[Transcribed page contents]
>>>>>
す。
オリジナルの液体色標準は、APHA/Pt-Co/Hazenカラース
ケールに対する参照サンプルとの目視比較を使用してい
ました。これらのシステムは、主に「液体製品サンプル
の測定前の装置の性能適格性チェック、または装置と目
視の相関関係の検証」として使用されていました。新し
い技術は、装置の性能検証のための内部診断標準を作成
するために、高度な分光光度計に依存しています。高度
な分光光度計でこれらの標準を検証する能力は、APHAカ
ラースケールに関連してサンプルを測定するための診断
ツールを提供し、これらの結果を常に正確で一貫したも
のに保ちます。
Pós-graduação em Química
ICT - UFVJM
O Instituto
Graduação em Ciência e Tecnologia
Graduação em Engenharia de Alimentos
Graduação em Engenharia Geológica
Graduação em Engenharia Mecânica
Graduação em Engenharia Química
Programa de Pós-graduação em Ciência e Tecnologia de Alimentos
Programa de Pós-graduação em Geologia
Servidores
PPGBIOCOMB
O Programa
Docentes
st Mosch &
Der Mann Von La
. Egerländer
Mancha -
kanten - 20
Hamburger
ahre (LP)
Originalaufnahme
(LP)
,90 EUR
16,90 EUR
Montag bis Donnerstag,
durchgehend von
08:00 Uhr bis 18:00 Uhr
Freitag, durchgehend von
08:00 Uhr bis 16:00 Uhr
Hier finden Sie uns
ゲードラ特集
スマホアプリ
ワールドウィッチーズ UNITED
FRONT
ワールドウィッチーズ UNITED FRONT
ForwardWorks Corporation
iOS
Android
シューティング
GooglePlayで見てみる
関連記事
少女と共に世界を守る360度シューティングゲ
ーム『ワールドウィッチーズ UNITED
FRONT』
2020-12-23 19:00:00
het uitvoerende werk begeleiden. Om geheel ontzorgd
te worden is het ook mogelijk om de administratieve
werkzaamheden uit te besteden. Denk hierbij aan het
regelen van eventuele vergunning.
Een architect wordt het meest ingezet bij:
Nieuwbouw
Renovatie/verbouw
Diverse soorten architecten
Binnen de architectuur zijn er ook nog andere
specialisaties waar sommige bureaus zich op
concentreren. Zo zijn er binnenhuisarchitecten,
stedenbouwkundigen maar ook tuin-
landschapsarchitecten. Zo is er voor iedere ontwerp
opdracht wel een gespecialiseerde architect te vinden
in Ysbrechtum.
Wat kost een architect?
<<<<<
>>>>>
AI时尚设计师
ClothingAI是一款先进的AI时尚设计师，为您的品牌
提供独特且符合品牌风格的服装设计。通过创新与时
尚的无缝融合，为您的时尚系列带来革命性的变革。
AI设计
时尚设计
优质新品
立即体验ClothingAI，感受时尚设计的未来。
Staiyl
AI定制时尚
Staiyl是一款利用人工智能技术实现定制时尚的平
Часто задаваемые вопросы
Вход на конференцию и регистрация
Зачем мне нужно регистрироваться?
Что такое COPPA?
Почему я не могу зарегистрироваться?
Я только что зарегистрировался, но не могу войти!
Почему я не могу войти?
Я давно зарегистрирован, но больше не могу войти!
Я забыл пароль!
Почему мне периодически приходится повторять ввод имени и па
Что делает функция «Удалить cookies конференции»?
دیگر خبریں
<<<<<
Please, from the entries above, set down exactly the lines from the one containing "Der Mann Von La" through the one containing "ーム『ワールドウィッチーズ UNITED", and only those.

Der Mann Von La
. Egerländer
Mancha -
kanten - 20
Hamburger
ahre (LP)
Originalaufnahme
(LP)
,90 EUR
16,90 EUR
Montag bis Donnerstag,
durchgehend von
08:00 Uhr bis 18:00 Uhr
Freitag, durchgehend von
08:00 Uhr bis 16:00 Uhr
Hier finden Sie uns
ゲードラ特集
スマホアプリ
ワールドウィッチーズ UNITED
FRONT
ワールドウィッチーズ UNITED FRONT
ForwardWorks Corporation
iOS
Android
シューティング
GooglePlayで見てみる
関連記事
少女と共に世界を守る360度シューティングゲ
ーム『ワールドウィッチーズ UNITED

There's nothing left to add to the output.